## EXERCISE OBJECTIVE
From top to bottom, each entry below must be reproduced exactly.

## RECORDS FOR THIS EXERCISE

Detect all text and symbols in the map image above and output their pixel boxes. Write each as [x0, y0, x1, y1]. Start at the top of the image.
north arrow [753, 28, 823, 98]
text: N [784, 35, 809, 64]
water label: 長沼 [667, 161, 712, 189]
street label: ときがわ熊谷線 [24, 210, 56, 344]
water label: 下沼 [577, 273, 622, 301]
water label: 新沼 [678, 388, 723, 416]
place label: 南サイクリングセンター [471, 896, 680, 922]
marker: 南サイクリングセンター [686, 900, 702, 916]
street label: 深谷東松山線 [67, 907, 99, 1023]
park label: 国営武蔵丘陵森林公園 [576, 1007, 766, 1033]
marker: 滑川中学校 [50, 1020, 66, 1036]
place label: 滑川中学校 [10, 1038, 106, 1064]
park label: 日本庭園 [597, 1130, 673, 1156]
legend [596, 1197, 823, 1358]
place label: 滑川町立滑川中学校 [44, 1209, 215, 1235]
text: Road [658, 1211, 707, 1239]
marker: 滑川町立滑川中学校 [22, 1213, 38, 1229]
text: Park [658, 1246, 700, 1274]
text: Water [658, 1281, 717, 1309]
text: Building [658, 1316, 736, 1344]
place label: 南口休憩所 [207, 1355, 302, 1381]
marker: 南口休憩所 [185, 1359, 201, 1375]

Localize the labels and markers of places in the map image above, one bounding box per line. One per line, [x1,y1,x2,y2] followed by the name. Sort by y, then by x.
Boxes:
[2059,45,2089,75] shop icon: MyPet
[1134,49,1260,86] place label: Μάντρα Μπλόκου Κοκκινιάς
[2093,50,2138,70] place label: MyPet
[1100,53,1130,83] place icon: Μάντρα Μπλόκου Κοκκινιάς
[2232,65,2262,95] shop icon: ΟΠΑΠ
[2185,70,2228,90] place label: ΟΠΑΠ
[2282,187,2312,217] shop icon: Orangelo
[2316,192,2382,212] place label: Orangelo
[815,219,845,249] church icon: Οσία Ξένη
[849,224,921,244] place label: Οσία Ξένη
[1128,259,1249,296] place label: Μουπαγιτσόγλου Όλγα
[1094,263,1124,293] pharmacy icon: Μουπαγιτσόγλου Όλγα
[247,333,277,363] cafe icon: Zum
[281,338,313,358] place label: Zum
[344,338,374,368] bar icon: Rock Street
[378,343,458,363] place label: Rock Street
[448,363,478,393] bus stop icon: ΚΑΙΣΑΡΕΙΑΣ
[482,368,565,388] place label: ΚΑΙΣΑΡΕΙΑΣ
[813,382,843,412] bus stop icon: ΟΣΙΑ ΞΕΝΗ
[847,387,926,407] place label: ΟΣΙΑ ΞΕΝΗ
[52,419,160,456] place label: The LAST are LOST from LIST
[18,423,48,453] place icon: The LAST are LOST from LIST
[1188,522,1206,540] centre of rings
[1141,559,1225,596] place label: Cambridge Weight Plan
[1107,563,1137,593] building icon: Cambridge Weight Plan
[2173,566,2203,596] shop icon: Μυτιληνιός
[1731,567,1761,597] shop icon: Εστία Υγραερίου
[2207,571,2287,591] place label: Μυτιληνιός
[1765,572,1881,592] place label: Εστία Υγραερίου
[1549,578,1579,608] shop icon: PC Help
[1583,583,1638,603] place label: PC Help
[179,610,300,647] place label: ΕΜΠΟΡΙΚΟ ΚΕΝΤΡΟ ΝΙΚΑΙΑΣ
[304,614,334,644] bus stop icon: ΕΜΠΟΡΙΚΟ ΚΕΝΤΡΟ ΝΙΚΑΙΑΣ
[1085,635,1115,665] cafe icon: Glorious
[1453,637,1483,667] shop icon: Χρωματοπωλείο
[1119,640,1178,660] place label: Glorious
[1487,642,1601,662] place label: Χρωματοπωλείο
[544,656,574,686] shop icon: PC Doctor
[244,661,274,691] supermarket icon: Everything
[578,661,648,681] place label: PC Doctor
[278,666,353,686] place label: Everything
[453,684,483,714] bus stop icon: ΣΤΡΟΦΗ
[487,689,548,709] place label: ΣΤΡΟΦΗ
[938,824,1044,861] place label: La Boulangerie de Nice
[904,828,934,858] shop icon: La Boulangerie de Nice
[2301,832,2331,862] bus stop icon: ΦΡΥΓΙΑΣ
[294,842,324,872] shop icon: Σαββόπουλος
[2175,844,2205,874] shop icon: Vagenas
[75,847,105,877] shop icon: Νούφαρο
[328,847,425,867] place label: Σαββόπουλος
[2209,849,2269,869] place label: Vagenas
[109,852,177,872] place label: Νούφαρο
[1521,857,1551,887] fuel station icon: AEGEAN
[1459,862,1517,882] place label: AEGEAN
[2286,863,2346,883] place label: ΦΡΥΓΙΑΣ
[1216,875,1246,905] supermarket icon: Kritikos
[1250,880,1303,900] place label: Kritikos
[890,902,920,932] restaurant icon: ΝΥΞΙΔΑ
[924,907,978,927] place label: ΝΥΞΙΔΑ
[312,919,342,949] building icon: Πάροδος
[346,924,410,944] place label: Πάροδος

## TASK SOLUTION
Detect all text and symbols in the map image above and output their pixel boxes. Write each as [x0, y0, x1, y1]. Start at the top of the image.
north arrow [753, 28, 823, 98]
text: N [784, 35, 809, 64]
water label: 長沼 [667, 161, 712, 189]
street label: ときがわ熊谷線 [24, 210, 56, 344]
water label: 下沼 [577, 273, 622, 301]
water label: 新沼 [678, 388, 723, 416]
place label: 南サイクリングセンター [471, 896, 680, 922]
marker: 南サイクリングセンター [686, 900, 702, 916]
street label: 深谷東松山線 [67, 907, 99, 1023]
park label: 国営武蔵丘陵森林公園 [576, 1007, 766, 1033]
marker: 滑川中学校 [50, 1020, 66, 1036]
place label: 滑川中学校 [10, 1038, 106, 1064]
park label: 日本庭園 [597, 1130, 673, 1156]
legend [596, 1197, 823, 1358]
place label: 滑川町立滑川中学校 [44, 1209, 215, 1235]
text: Road [658, 1211, 707, 1239]
marker: 滑川町立滑川中学校 [22, 1213, 38, 1229]
text: Park [658, 1246, 700, 1274]
text: Water [658, 1281, 717, 1309]
text: Building [658, 1316, 736, 1344]
place label: 南口休憩所 [207, 1355, 302, 1381]
marker: 南口休憩所 [185, 1359, 201, 1375]

Localize the labels and markers of places in the map image above, one bounding box per line. One per line, [x1,y1,x2,y2] followed by the name. Sort by y, then by x.
Boxes:
[2059,45,2089,75] shop icon: MyPet
[1134,49,1260,86] place label: Μάντρα Μπλόκου Κοκκινιάς
[2093,50,2138,70] place label: MyPet
[1100,53,1130,83] place icon: Μάντρα Μπλόκου Κοκκινιάς
[2232,65,2262,95] shop icon: ΟΠΑΠ
[2185,70,2228,90] place label: ΟΠΑΠ
[2282,187,2312,217] shop icon: Orangelo
[2316,192,2382,212] place label: Orangelo
[815,219,845,249] church icon: Οσία Ξένη
[849,224,921,244] place label: Οσία Ξένη
[1128,259,1249,296] place label: Μουπαγιτσόγλου Όλγα
[1094,263,1124,293] pharmacy icon: Μουπαγιτσόγλου Όλγα
[247,333,277,363] cafe icon: Zum
[281,338,313,358] place label: Zum
[344,338,374,368] bar icon: Rock Street
[378,343,458,363] place label: Rock Street
[448,363,478,393] bus stop icon: ΚΑΙΣΑΡΕΙΑΣ
[482,368,565,388] place label: ΚΑΙΣΑΡΕΙΑΣ
[813,382,843,412] bus stop icon: ΟΣΙΑ ΞΕΝΗ
[847,387,926,407] place label: ΟΣΙΑ ΞΕΝΗ
[52,419,160,456] place label: The LAST are LOST from LIST
[18,423,48,453] place icon: The LAST are LOST from LIST
[1188,522,1206,540] centre of rings
[1141,559,1225,596] place label: Cambridge Weight Plan
[1107,563,1137,593] building icon: Cambridge Weight Plan
[2173,566,2203,596] shop icon: Μυτιληνιός
[1731,567,1761,597] shop icon: Εστία Υγραερίου
[2207,571,2287,591] place label: Μυτιληνιός
[1765,572,1881,592] place label: Εστία Υγραερίου
[1549,578,1579,608] shop icon: PC Help
[1583,583,1638,603] place label: PC Help
[179,610,300,647] place label: ΕΜΠΟΡΙΚΟ ΚΕΝΤΡΟ ΝΙΚΑΙΑΣ
[304,614,334,644] bus stop icon: ΕΜΠΟΡΙΚΟ ΚΕΝΤΡΟ ΝΙΚΑΙΑΣ
[1085,635,1115,665] cafe icon: Glorious
[1453,637,1483,667] shop icon: Χρωματοπωλείο
[1119,640,1178,660] place label: Glorious
[1487,642,1601,662] place label: Χρωματοπωλείο
[544,656,574,686] shop icon: PC Doctor
[244,661,274,691] supermarket icon: Everything
[578,661,648,681] place label: PC Doctor
[278,666,353,686] place label: Everything
[453,684,483,714] bus stop icon: ΣΤΡΟΦΗ
[487,689,548,709] place label: ΣΤΡΟΦΗ
[938,824,1044,861] place label: La Boulangerie de Nice
[904,828,934,858] shop icon: La Boulangerie de Nice
[2301,832,2331,862] bus stop icon: ΦΡΥΓΙΑΣ
[294,842,324,872] shop icon: Σαββόπουλος
[2175,844,2205,874] shop icon: Vagenas
[75,847,105,877] shop icon: Νούφαρο
[328,847,425,867] place label: Σαββόπουλος
[2209,849,2269,869] place label: Vagenas
[109,852,177,872] place label: Νούφαρο
[1521,857,1551,887] fuel station icon: AEGEAN
[1459,862,1517,882] place label: AEGEAN
[2286,863,2346,883] place label: ΦΡΥΓΙΑΣ
[1216,875,1246,905] supermarket icon: Kritikos
[1250,880,1303,900] place label: Kritikos
[890,902,920,932] restaurant icon: ΝΥΞΙΔΑ
[924,907,978,927] place label: ΝΥΞΙΔΑ
[312,919,342,949] building icon: Πάροδος
[346,924,410,944] place label: Πάροδος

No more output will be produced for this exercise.